MATERIALS AND METHODS
Tumor Specimens, Cell Lines, and Chromosomal CGH.
The normal testis and TGCT biopsies studied were ascertained by the Department of Pathology and the Laboratory of Cancer Genetics at the Memorial Sloan-Kettering Cancer Center. They comprised 24 seminomas and 37 nonseminomas. All of the 12 TGCT cell lines used in these studies (CL-268A, CL-154A, CL-169A, CL-169A, CL-318C, CL218A, CL-354B, CL-577M-Lu, CL-577M-F, CL-2102E-P, CL-2102ER, Tera1, and Tera-2) were of nonseminoma derivation and were either publicly available (CL-577M-Lu, CL-577M-F, CL-2102E-P, CL-2102ER, Tera1, and Tera-2) or were derived at the Laboratory of Cancer Genetics, Memorial Sloan-Kettering Cancer Center from biopsy samples. The OCCL cell line was provided by Dr. Samuel C. Mok. This cell line was developed from a 71-year-old patient with stage III grade 2 ovarian papillary serous adenocarcinoma. Chromosomal CGH was performed as described previously (21).
RNA Preparation.
RNA was isolated from normal testis, tumor tissues, and cell lines using RNeasy mini or midi kits and following manufacturer-recommended protocols (Qiagen, Valencia, CA). Contaminating DNA was removed by digestion with RNase-free DNase (Life Technologies, Inc., Grand Island, NY) followed by cleaning using an RNeasy cleanup kit (Qiagen). To further rule out DNA contamination, 0.5 μg of cleaned RNA was subjected to RT-PCR using β-actin-specific primers. RNA was considered DNA-free only if no product appeared in an identical control reaction where the reverse transcriptase (Superscript II; Life Technologies, Inc., Grand Island, NY) has been omitted. RNA quality and quantity were determined by measuring the absorbance at 260 and 280 nm and by denaturing gel electrophoresis.
EST Arrays.
The EST arrays used were generated at the AECOM microarray facility (22). Per printing, 8254 T3/T7 PCR-amplified human Image clones (ESTs) were pin-printed on poly-l-lysine or amino-silane (CMT-GAPS; Corning, Corning, NY)-coated slides. A Toto-3 dye (Molecular Probe, Eugene, OR) staining of one slide per printing was performed routinely to monitor the quality of printing.
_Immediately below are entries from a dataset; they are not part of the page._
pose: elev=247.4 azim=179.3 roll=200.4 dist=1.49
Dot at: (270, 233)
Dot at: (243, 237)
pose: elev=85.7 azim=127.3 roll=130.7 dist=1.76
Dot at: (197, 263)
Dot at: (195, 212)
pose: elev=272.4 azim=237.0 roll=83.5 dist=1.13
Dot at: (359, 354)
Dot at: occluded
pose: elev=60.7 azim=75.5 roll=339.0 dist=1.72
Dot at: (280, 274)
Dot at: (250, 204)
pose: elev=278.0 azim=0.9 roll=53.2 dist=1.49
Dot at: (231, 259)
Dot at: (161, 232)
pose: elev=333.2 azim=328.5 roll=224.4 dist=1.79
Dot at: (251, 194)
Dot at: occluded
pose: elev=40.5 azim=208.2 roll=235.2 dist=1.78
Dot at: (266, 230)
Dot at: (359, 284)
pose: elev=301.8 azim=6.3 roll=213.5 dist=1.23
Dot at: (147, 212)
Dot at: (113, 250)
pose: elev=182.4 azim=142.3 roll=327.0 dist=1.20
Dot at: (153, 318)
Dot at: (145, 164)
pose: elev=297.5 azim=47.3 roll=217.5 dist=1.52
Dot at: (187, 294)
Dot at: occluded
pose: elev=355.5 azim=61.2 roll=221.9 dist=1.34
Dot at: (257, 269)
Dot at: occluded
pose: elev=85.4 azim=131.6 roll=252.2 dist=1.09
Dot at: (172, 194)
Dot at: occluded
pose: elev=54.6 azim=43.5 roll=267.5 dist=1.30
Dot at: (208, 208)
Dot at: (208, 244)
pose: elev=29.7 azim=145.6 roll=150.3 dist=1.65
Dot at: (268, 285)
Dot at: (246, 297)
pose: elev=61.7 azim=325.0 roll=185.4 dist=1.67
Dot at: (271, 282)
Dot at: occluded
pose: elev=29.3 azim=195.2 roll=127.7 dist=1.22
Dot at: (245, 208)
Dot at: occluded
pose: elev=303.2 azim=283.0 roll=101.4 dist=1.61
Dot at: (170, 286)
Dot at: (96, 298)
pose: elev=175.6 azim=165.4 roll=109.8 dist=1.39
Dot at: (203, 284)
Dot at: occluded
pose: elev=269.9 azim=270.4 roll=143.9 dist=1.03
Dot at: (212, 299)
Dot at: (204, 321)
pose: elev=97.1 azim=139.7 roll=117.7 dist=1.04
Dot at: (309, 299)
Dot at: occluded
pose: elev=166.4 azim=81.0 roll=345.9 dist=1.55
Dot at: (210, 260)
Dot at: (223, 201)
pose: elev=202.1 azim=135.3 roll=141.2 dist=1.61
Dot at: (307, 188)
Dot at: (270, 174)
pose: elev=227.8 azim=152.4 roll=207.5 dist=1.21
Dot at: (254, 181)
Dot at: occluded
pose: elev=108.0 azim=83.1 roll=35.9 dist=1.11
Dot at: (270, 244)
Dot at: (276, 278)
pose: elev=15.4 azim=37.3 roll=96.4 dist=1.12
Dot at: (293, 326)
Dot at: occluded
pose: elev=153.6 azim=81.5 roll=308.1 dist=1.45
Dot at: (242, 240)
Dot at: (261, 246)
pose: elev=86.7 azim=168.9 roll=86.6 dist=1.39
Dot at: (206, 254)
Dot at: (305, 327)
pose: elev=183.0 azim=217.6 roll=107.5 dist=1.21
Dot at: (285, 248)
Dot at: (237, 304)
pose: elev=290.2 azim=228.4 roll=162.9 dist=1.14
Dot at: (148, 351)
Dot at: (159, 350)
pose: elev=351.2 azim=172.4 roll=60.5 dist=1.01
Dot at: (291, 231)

Array Preparation and Prehybridization.
Array slides were prepared for hybridization as described in the AECOM microarrray facility URL.5 For array CGH, the slides were prehybridized for 1–5 h with 20 μl of prehybridization solution consisting of 35% formamide, 4× saline-sodium phosphate-EDTA, 0.5% SDS, 2.5× Denhart, 0.2 mg/ml Salmon sperm DNA (Sigma, St. Louis, MO), and 1 μg/ml Cot-1 DNA (Life Technologies, Inc.). For expression array, the slides were prehybridized for 1 h with cDNA hybridization buffer (Genisphere, Hatfield, PA) plus 0.1% BSA before cDNA hybridization and for another hour with the dye hybridization buffer (Genisphere, Hatfield, PA) plus 0.1% BSA before tagged dye hybridization.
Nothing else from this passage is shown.